■ EXERCISE SET ■
- A) In the article on the polar bear attack in Wales, Alaska, what word did wildlife biologist Ryan Scott use, along with "extremely," to describe the bear's teeth?
- B) Decide whether each statement agrees with the article on the polar bear attack in Wales, Alaska, and quote the words of the article that settle it. (i) Stephen Herrero and a colleague reported six people killed by polar bears between 1965 and 1985. (ii) The Wales bear was inland when the attack happened. (iii) The Canadian man killed on Sentry Island was 31 years old.
- C) Write a continuation of the article on the polar bear attack in Wales, Alaska, picking up after its final sentence.

■ SOURCE DOCUMENT ■
^^^^

A polar bear on the ice of Alaska’s Beaufort Sea/Mike Lockhart, USGS
A rare polar attack that left a 24-year-old woman and her year-old son dead in Wales, Alaska, in January appears now to fit a pattern first noticed more than three decades ago of old, under-nourished bears turning to humans as prey.
Canadian biologist Stephen Herrero, who has investigated more North American bear attacks than anyone, and colleague Susan Fleck in 1989 reported finding six people killed by polar bears between 1965 and 1985 with two-thirds of the deaths apparently linked to hungry, older bears.
Alaska Department of Fish and Game officials have yet to determine exactly how old the bear that killed Summer Myomick and son Clyde Ongtowasruk in the tiny community near the tip of the Seward Peninsula jutting 200 miles into the northernmost reaches of the Pacific Ocean to form the eastern edge of the Bering Strait, but Alaska wildlife biologist Ryan Scott described its teeth as “extremely worn.”
They get that way with age. Biologists studying grizzly bears in Yellowstone National Park say that once past the age of 15, bears display excessively worn and discolored front teeth, some of which may be broken, with incisors worn straight across at the gum line. But the teeth of omnivorous grizzlies – which feed as much on roots, tubers and other vegetation than what other animals they can kill – take a lot more abuse than those of carnivorous polar bears – which feeds on seals, walruses, the occasional beluga whale and carrion.
“The (Wales) bear is described as extremely emaciated,” Scott added. “No body or organ fat observed.”
Some body fat is normal in even the leanest of mammals. Autopsies of humans have revealed that even those near death from starvation have at least a small amount of body fat.
The Wales bear, if not on the verge of death from starvation, certainly had to be very hungry when it encountered Myomick and her son outside the Wales school. Such a hungry, predacious bear is every Alaskan’s worst nightmare, be the bear polar, brown/grizzly or even a smaller black bear.
What happened in Wales can only be described as a tragedy. Sometimes life is unfair, random and cruel, and sometimes it is even more so in the wild places than in the cities of the world.
Global warming?
Some agenda-oriented mainstream media are suggesting the attack was linked to bears starving due to global warming.
“Scientists say climate change is forcing the Arctic carnivore to spend more time inland than in the past – raising the possibility of run-ins that could be dangerous both for humans and bears.”
But the Wales bear was not “inland;” it was on the coast. And the number of deadly polar bear attacks around the Arctic doesn’t appear to have risen significantly in the 34 years since Herrero and Fleek completed their report covering the 20 years from 1965 to 1985, although there are so few deadly polar bear attacks that no truly reliable global numbers are kept as they are with brown/grizzly bears.
The last deadly polar bear attack appears to have taken place on Norway’s Spistbergen Island in 2020. Two years before that, a 31-year-old Canadian man was killed while trying to protect his children from a polar bear on Sentry Island in Hudson Bay; the children escaped and another individual shot and killed the bear.
And there were two polar bear fatalities reported in the 1990s, one of which involved a 64-year-old woman trying to protect fellow campers near Corbett Inlet on Hudson Bay, and the other the last Alaska polar bear fatality, Carl Stalker. Stalker was walking through the village of Point Lay, north of Wales, with his girlfriend when they were chased by the bear, which chased them down and killed him.

^^^^

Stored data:
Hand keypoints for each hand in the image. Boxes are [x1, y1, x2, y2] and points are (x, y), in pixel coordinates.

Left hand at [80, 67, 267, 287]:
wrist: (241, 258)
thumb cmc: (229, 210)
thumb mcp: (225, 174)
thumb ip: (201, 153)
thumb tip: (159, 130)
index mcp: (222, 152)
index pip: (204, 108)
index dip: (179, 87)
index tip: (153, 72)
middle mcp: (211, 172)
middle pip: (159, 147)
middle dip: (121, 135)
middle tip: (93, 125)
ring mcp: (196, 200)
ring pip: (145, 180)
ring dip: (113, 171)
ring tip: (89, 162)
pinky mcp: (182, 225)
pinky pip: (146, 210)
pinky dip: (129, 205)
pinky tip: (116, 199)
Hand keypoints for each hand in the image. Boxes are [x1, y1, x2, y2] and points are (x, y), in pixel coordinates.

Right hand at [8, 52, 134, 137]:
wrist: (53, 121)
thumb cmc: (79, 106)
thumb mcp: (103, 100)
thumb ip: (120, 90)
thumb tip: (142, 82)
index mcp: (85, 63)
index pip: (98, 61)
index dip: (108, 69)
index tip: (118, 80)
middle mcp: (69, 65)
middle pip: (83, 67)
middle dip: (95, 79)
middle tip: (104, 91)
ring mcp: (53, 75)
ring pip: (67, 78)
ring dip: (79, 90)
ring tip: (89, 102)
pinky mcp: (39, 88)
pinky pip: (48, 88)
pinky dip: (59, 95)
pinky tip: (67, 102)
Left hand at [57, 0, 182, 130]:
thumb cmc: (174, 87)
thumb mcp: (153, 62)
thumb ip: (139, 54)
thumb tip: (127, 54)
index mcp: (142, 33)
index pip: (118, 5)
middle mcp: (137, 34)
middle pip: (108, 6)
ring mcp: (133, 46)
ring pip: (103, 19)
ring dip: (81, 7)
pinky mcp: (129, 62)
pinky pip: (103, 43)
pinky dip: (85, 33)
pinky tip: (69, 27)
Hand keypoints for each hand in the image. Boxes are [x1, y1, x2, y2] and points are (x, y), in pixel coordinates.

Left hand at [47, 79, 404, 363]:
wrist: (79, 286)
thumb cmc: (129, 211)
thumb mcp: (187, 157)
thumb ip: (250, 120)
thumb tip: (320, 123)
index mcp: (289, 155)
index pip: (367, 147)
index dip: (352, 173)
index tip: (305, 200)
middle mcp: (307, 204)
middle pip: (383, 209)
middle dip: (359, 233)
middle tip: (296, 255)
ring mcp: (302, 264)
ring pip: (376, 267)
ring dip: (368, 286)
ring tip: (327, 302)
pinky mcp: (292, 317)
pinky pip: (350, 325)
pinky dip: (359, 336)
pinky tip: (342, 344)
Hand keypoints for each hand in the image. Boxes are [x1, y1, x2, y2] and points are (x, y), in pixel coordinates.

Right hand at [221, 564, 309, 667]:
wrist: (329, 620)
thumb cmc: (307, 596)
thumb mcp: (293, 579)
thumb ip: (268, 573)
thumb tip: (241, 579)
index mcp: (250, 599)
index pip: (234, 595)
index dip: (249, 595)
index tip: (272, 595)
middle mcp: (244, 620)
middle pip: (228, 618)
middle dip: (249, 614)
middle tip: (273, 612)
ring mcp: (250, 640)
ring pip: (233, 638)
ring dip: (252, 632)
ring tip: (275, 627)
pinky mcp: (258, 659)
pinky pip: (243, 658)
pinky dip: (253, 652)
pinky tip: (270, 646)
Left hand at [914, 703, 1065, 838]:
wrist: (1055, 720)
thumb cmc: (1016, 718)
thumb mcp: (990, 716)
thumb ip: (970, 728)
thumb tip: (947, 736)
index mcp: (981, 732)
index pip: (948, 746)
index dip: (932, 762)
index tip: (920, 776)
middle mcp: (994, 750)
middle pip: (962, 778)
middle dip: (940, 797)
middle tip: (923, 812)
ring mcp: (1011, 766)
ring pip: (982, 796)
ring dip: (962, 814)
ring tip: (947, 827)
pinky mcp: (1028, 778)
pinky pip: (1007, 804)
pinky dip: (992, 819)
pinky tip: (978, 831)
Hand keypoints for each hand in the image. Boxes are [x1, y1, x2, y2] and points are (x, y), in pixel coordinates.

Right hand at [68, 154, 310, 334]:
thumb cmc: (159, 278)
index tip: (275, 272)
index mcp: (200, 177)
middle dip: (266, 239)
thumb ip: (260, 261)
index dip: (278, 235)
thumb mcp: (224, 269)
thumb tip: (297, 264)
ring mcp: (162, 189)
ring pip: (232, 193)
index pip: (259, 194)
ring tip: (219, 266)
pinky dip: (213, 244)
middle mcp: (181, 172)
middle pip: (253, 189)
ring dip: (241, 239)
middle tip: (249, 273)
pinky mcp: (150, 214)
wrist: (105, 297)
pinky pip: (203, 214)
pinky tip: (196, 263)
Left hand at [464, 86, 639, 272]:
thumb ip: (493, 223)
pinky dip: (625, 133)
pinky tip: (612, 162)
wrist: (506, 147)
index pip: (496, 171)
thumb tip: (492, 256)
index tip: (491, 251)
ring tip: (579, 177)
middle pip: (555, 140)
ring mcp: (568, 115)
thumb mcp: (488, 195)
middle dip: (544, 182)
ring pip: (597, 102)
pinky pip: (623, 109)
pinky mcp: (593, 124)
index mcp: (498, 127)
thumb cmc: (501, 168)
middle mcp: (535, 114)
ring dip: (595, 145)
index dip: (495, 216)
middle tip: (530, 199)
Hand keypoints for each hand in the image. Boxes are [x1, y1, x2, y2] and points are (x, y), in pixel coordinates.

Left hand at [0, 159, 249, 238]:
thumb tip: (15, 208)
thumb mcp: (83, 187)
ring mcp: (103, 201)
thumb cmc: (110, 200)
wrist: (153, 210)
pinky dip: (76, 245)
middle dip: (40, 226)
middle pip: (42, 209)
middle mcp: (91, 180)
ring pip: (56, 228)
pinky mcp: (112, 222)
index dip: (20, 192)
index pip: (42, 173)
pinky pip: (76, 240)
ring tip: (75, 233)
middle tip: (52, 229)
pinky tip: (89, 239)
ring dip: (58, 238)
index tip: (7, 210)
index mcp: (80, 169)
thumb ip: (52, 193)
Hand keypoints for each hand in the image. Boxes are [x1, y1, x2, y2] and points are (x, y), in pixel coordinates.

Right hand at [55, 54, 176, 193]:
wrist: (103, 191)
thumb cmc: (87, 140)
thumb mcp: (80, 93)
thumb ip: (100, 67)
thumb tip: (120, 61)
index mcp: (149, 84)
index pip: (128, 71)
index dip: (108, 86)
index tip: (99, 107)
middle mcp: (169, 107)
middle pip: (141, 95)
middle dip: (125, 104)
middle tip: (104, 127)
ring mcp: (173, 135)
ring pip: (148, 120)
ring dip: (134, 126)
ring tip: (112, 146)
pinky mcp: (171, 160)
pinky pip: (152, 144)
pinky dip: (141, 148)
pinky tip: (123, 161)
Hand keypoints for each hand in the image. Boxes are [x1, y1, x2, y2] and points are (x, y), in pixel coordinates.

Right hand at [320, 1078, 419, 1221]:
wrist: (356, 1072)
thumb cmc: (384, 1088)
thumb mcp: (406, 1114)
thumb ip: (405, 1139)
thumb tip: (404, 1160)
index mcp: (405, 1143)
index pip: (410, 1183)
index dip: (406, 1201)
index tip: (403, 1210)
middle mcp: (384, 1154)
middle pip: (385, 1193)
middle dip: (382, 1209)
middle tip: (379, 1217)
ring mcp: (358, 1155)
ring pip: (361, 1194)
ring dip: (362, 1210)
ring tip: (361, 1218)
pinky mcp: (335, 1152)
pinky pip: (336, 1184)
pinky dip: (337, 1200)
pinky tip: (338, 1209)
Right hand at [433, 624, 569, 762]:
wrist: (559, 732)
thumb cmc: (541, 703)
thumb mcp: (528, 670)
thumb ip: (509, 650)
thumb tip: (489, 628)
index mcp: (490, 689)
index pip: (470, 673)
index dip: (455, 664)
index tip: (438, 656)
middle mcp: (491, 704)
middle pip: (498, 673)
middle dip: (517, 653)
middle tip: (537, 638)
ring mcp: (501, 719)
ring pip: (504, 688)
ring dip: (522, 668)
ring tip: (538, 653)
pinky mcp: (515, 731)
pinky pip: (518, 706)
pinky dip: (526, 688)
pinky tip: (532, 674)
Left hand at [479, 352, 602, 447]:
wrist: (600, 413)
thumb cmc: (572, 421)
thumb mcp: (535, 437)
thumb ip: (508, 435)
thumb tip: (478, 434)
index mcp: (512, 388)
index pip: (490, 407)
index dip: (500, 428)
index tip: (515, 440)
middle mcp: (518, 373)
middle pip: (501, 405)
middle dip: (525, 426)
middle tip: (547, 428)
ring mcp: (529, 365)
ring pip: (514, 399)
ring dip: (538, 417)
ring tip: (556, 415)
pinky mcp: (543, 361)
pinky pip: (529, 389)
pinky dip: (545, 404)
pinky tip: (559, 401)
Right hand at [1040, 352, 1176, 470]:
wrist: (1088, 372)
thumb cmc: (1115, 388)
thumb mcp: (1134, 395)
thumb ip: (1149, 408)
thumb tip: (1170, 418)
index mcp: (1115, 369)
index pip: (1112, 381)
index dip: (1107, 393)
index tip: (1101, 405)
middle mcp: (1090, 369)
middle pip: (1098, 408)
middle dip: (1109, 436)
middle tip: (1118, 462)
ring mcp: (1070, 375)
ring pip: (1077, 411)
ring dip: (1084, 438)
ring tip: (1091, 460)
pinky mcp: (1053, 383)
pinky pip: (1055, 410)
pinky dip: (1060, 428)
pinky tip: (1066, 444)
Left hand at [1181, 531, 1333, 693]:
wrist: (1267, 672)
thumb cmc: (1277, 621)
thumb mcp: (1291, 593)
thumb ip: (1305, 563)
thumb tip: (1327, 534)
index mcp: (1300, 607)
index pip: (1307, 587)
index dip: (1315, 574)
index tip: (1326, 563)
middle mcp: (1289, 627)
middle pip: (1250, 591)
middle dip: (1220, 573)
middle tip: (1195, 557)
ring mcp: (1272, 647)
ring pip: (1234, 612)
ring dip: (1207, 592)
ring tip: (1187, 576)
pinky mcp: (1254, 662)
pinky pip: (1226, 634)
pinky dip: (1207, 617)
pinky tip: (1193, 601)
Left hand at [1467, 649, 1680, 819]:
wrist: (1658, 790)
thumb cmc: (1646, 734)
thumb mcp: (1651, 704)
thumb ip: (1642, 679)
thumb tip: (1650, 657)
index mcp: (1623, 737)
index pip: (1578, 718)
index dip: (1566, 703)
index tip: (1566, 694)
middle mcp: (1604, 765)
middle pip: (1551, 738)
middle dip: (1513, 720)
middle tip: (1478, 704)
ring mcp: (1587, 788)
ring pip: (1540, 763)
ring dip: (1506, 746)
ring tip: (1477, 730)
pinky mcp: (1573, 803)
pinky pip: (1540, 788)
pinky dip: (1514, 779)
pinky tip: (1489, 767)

^^^^

■ ANSWERS FOR EACH ITEM ■
- A) Worn. He called the teeth "extremely worn."

- B)
(i) Yes: "reported finding six people killed by polar bears between 1965 and 1985"
(ii) No: "But the Wales bear was not “inland;” it was on the coast."
(iii) Yes: "a 31-year-old Canadian man was killed while trying to protect his children from a polar bear on Sentry Island in Hudson Bay"

- C)
Around the Arctic over the course of the past 30-plus years, there have, however, been many non-fatal polar attacks; so many so that in the wake of yet another attack in the Svalbard region of Norway last year, Washington, D.C.-based travel writer Tim Ward wrote a story for Medium titled “The polar bear always loses.” cataloging previous polar bear attacks in the Norwegian Arctic area now popular with ecotourists.
“There’s valid concern that as ecotourism expands on the island, there will be more encounters, attacks and shootings,” he added. “Government grants are supporting the tourism industry’s ‘Destination Svalbard 2025″ masterplan to double the number of full-time tourism jobs in Longyearbyen by 2025” while “seven of the nine polar bear shootings since 2011 were the result of tourist activities.”
It is a double-edged sword. The tourists invariably become advocates for protecting the bears, but also increase the risk of a dangerous encounter that could get a bear killed.
The dangerous species
Still, the conflicts between carnivorous polar bears and people pale when compared to the problems between people and omnivorous grizzly bears, who are not – at least not yet – threatened by global warming. And there, too, hungry, old bears have proven themselves a problem.
The most famous grizzly bear fatalities in Alaska – the deaths of supposed “bear whisperer” Timothy Treadwell” and friend Amie Huguenard – involved one such bear living in a food-rich habitat along the Alaska Peninsula, where bears grow famously fat on a diet heavy in salmon.
Some now attribute the two deaths to a hyperphagic bear, hyperphagia being “a period of excessive eating and drinking to fatten for hibernation.” Treadwell’s diaries would indicate he knew he was playing with fire when he headed back to Katmai in the fall of 2003 after the end of the salmon runs.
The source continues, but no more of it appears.